Materials and Methods
The aim of the present study was to prepare and produce an oral coating of nanoecapsule containing Ziziphora tenuior L. essential oil. The components of the nanocapsule of Aloe vera gel was water, toewin and Ziziphora tenuior L. essential oil. Fresh Aloe vera leaves were used to prepare gel. Zeta-average diameter, particle size distribution, scattering index (PDI) and zeta potential (particle surface charge) were measured. Transmission electron microscopy (TEM) imaging was used to evaluate the morphology of the nanocapsule. The stability of produced nanocapsule was evaluated by measuring the particle size changes for 3 months.
Results and Discussion
21 compounds were identified in the essential oil of Ziziphora tenuior. The main and important constituents of Ziziphora tenuior L. essential oil were Pulegone, Menthofuran and 1,8-Cineole. The results showed that the particle size of nanocapsule containing essential oil was 84.46 nm and zeta potential was -16.02 mV. The results of transmission electron microscope (TEM) photos showed that the size of the particles is less than 200 nanometers and the shape of the particles is almost spherical. The outer surface of the capsules is completely smooth and uniform. Stability studies of particle size and zeta potential for 3 months showed that nanocapsule containing essential oils had good stability.

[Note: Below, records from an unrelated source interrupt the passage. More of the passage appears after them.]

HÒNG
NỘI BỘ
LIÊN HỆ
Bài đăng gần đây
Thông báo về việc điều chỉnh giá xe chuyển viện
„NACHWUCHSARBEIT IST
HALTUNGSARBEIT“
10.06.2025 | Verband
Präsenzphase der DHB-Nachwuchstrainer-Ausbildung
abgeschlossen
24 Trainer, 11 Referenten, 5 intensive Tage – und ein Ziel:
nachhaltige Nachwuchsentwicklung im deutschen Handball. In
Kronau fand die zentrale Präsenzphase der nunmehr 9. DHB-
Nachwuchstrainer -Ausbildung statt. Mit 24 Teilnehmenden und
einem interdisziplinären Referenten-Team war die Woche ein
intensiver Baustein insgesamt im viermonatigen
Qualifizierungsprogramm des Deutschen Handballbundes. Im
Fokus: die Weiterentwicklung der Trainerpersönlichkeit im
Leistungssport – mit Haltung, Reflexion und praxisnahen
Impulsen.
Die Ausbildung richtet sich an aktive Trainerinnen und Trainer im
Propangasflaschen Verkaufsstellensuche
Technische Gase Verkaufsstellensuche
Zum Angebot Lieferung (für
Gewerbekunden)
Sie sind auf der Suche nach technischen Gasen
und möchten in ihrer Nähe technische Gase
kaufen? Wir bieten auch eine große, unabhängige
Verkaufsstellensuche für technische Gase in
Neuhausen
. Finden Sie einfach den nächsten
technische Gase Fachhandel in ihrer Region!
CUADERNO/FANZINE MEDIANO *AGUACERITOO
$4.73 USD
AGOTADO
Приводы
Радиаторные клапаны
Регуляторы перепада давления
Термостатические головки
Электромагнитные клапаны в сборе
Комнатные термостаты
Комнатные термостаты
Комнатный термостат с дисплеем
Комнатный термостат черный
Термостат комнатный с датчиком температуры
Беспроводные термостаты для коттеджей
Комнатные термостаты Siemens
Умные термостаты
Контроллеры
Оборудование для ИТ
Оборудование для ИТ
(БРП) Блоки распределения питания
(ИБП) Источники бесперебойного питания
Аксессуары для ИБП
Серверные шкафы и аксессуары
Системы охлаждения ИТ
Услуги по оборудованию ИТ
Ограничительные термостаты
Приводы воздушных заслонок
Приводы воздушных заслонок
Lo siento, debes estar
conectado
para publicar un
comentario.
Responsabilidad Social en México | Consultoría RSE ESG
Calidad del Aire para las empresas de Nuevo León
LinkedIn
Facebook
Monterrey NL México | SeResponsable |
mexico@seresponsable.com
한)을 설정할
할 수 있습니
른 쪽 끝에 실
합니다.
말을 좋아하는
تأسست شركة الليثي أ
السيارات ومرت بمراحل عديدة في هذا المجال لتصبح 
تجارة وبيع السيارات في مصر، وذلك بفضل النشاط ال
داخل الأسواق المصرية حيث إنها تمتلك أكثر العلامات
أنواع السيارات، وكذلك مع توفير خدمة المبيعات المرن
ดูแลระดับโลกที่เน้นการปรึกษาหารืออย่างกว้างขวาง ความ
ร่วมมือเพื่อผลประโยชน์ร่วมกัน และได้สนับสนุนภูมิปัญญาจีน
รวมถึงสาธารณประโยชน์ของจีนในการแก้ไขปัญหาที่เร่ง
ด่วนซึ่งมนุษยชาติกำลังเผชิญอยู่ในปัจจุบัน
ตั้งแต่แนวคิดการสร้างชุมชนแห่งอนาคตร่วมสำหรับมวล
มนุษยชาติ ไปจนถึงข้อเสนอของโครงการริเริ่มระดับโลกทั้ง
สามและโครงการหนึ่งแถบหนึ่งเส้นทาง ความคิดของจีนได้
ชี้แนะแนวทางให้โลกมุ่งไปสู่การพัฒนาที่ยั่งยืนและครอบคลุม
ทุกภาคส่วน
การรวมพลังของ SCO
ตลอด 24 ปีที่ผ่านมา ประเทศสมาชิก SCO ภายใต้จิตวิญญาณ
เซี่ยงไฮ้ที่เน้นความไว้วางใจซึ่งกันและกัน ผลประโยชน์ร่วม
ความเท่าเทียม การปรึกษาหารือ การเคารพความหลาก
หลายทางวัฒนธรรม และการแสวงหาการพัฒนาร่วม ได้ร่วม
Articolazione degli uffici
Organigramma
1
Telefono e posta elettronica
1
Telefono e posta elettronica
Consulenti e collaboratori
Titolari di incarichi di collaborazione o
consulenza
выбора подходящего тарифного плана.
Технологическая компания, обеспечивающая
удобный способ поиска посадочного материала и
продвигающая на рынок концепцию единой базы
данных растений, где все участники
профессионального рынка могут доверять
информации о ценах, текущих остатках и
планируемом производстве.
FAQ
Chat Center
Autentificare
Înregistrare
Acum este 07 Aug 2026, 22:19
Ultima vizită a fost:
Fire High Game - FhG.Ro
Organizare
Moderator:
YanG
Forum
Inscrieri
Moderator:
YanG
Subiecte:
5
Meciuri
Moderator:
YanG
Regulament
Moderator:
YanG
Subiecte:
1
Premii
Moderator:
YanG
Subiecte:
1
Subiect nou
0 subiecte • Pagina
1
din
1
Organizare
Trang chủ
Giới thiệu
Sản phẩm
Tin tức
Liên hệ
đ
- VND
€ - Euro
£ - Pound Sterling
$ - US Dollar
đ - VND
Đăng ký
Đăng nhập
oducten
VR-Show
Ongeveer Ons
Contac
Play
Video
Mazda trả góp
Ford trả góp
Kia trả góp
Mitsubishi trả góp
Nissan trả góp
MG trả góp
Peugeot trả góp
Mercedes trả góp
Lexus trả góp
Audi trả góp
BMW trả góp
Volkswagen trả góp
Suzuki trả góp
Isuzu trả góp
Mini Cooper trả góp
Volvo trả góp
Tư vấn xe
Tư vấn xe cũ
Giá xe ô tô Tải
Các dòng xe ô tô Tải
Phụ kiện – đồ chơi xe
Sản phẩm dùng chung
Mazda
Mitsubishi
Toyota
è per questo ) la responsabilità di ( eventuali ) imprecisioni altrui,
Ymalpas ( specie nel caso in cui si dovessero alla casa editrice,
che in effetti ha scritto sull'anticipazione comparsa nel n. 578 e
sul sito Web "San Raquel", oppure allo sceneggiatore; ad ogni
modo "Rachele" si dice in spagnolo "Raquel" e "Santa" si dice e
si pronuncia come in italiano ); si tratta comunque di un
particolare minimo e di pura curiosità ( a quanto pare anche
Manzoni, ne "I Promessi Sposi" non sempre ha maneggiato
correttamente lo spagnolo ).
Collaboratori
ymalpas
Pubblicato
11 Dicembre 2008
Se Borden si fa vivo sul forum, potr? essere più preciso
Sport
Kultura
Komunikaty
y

In this formulation, the zeta potential was about -16 mV, which is due to the non-ionic parts of the surfactant on the surface of the nanocapsule, which contributes to the repulsion force and caused the stability of the size of the nanocapsules. In order to determine the amount of essential oil in the nanocapsule, spectrophotometric method was used. The percentage of essential oil in nanocapsule was 83.25%.
Conclusion
Nanoencapsulation of essential is one of the ways to reduce the limitations of essential oil aplication. In the present study, a nancapsule with natural and biodegradable materials (Aloe vera gel) containing Ziziphora tenuior L. essential oil was prepared and the results showed that Ziziphora tenuior L. essential oil was successfully encapsulated in Aloe vera gel. In general, the results of the present study showed that the nanocapsule of Aloe vera gel is a suitable carrier for Ziziphora tenuior L. essential oil and can be used as an oral coating to preserve fruits and vegetables.